You can't do what you're asking to do in C#. Constraints essentially specify a common assignable point that something must have, and constraining TMethod : TClass will mean that you know that TMethod can at least be treated as TClass.

The problem with constraining TMethod to be "somewhere within the inheritance structure of another type" is that you now have no good way to determine a base type for what you're being given, as far as constraints go. Are you using a specific interface implemented by a base class three levels deep in a completely different type? Are you passing in a base class? Are you passing an unrelated descendant class whose base just happens to fall into the object's inheritance structure? Object is the closest you'll get that matches all possible combinations, and at that point you may as well just forget about using generics and use Object directly because all of the type-safety benefits provided by generics have been thrown out the window.

Reversing that would also defeat the purpose of polymorphism. If a method signature requires class A and my type descends from class A, why should I not be allowed to pass it in as A? If the reverse was true and a method signature potentially expects any base class of B and specifies B instead, you cannot reasonably expect that any functionality of B will be available if you were able to pass in A.

The closest you're going to get, I think, is to pass Object and perform a runtime check for the inheritance relationship.

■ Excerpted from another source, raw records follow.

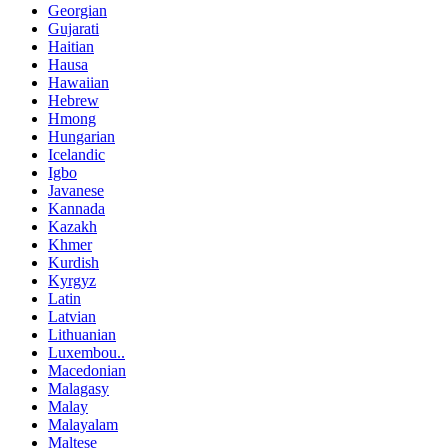
Georgian
Gujarati
Haitian
Hausa
Hawaiian
Hebrew
Hmong
Hungarian
Icelandic
Igbo
Javanese
Kannada
Kazakh
Khmer
Kurdish
Kyrgyz
Latin
Latvian
Lithuanian
Luxembou..
Macedonian
Malagasy
Malay
Malayalam
Maltese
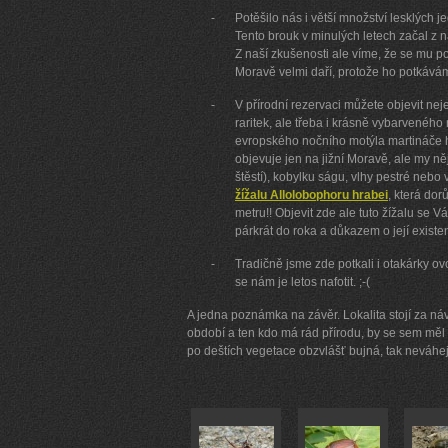
-
Potěšilo nás i větší množství lesklých 
Tento brouk v minulých letech začal z n
Z naší zkušenosti ale víme, že se mu po
Moravě velmi daří, protože ho potkáv
-
V přírodní rezervaci můžete objevit nej
raritek, ale třeba i krásně vybarveného
evropského nočního motýla martináče 
objevuje jen na jižní Moravě, ale my ně
štěstí), kobylku ságu, vlhy pestré nebo
žížalu Allolobophoru hrabei
, která dor
metru!! Objevit zde ale tuto žížalu se V
párkrát do roka a důkazem o její existenc
-
Tradičně jsme zde potkali i otakárky ov
se nám je letos nafotit. ;-(
A jedna poznámka na závěr. Lokalita stojí za ná
období a ten kdo má rád přírodu, by se sem měl 
po deštích vegetace obzvlášť bujná, tak neváhej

class GenericClass<TClass>
{
    public void DoSomething(Object input)
    {
        if (input == null) throw new ArgumentNullException("input");
        if (!input.GetType().IsAssignableFrom(typeof(TClass)))
            throw new ArgumentException("Input type must be assignable from " + typeof(TClass).ToString(), "input");
        // ...
    }
}

Note that this will permit inputs of type Object and also (in rare circumstances with transparent remoting proxies) of an interface type that TClass implements. These could be explicitly excluded as well.

You can't do that because TClass is not defined in the method type signature. TClass is defined at the class level, therefor you can't constraint it at a method level.

Try...

class GenericClass<TClass>
{
    public void DoSomething<TMethod>(TMethod input) where TMethod : TClass
    {
        // ...
    }
}

This is saying, allow this method to be called where TMethod is assignable from TClass.